### EXERCISE
Look through the material below. Copy each line that contains the string "reset".

● ● ●

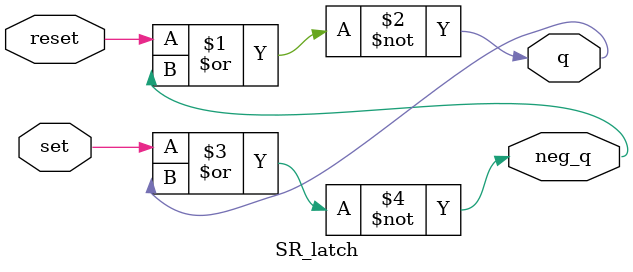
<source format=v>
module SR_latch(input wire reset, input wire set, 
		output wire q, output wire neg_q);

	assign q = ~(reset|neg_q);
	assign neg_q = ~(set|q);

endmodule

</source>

● ● ●

### ANSWER FOR THIS EXERCISE
module SR_latch(input wire reset, input wire set, 
	assign q = ~(reset|neg_q);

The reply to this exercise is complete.